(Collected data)
↓

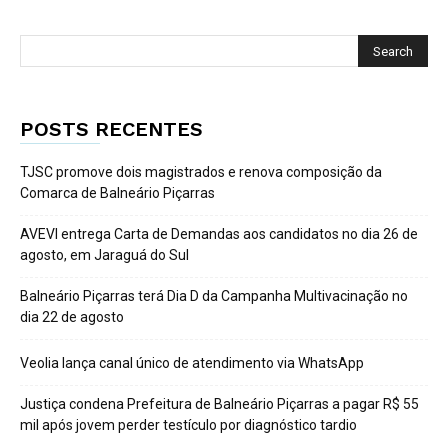
POSTS RECENTES
TJSC promove dois magistrados e renova composição da
Comarca de Balneário Piçarras
AVEVI entrega Carta de Demandas aos candidatos no dia 26 de
agosto, em Jaraguá do Sul
Balneário Piçarras terá Dia D da Campanha Multivacinação no
dia 22 de agosto
Veolia lança canal único de atendimento via WhatsApp
Justiça condena Prefeitura de Balneário Piçarras a pagar R$ 55
mil após jovem perder testículo por diagnóstico tardio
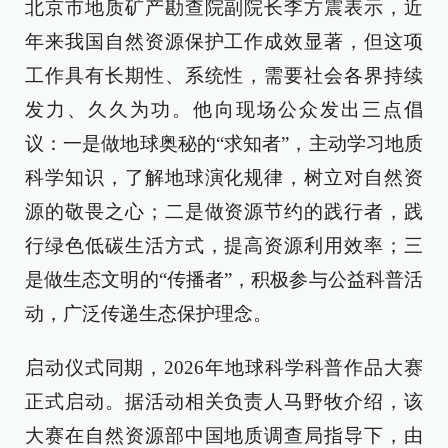
北京市地质矿产勘查院副院长李方震表示，近
年来我国自然资源保护工作成效显著，但这项
工作具有长期性、系统性，需要社会各界持续
发力、久久为功。他向现场公众发出三点倡
议：一是做地球奥秘的“求知者”，主动学习地质
科学知识，了解地球演化规律，树立对自然资
源的敬畏之心；二是做资源节约的践行者，践
行绿色低碳生活方式，提高资源利用效率；三
是做生态文明的“传播者”，积极参与公益科普活
动，广泛传递生态保护理念。
启动仪式同期，2026年地球科学科普作品大赛
正式启动。据活动相关负责人马野牧介绍，该
大赛在自然资源部中国地质调查局指导下，由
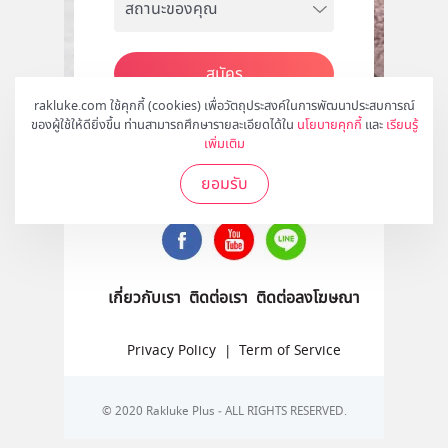
สมัคร
rakluke.com ใช้คุกกี้ (cookies) เพื่อวัตถุประสงค์ในการพัฒนาประสบการณ์
ของผู้ใช้ให้ดียิ่งขึ้น ท่านสามารถศึกษารายละเอียดได้ใน
นโยบายคุกกี้
และ
เรียนรู้
เพิ่มเติม
ติดตามเราได้ที่
ยอมรับ
เกี่ยวกับเรา
ติดต่อเรา
ติดต่อลงโฆษณา
Privacy Policy
|
Term of Service
© 2020 Rakluke Plus - ALL RIGHTS RESERVED.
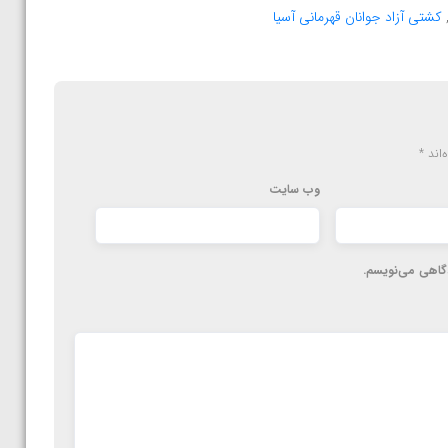
کشتی آزاد جوانان قهرمانی آسیا
‌اند
*
وب‌ سایت
دگاهی می‌نویسم.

↑

*Work order*.
Copy every line of text in the listing above word for word, leaving out the pictures.

*Problem solution*.
POSTS RECENTES
TJSC promove dois magistrados e renova composição da
Comarca de Balneário Piçarras
AVEVI entrega Carta de Demandas aos candidatos no dia 26 de
agosto, em Jaraguá do Sul
Balneário Piçarras terá Dia D da Campanha Multivacinação no
dia 22 de agosto
Veolia lança canal único de atendimento via WhatsApp
Justiça condena Prefeitura de Balneário Piçarras a pagar R$ 55
mil após jovem perder testículo por diagnóstico tardio
北京市地质矿产勘查院副院长李方震表示，近
年来我国自然资源保护工作成效显著，但这项
工作具有长期性、系统性，需要社会各界持续
发力、久久为功。他向现场公众发出三点倡
议：一是做地球奥秘的“求知者”，主动学习地质
科学知识，了解地球演化规律，树立对自然资
源的敬畏之心；二是做资源节约的践行者，践
行绿色低碳生活方式，提高资源利用效率；三
是做生态文明的“传播者”，积极参与公益科普活
动，广泛传递生态保护理念。
启动仪式同期，2026年地球科学科普作品大赛
正式启动。据活动相关负责人马野牧介绍，该
大赛在自然资源部中国地质调查局指导下，由
สมัคร
rakluke.com ใช้คุกกี้ (cookies) เพื่อวัตถุประสงค์ในการพัฒนาประสบการณ์
ของผู้ใช้ให้ดียิ่งขึ้น ท่านสามารถศึกษารายละเอียดได้ใน
นโยบายคุกกี้
และ
เรียนรู้
เพิ่มเติม
ติดตามเราได้ที่
ยอมรับ
เกี่ยวกับเรา
ติดต่อเรา
ติดต่อลงโฆษณา
Privacy Policy
|
Term of Service
© 2020 Rakluke Plus - ALL RIGHTS RESERVED.
کشتی آزاد جوانان قهرمانی آسیا
‌اند
*
وب‌ سایت
دگاهی می‌نویسم.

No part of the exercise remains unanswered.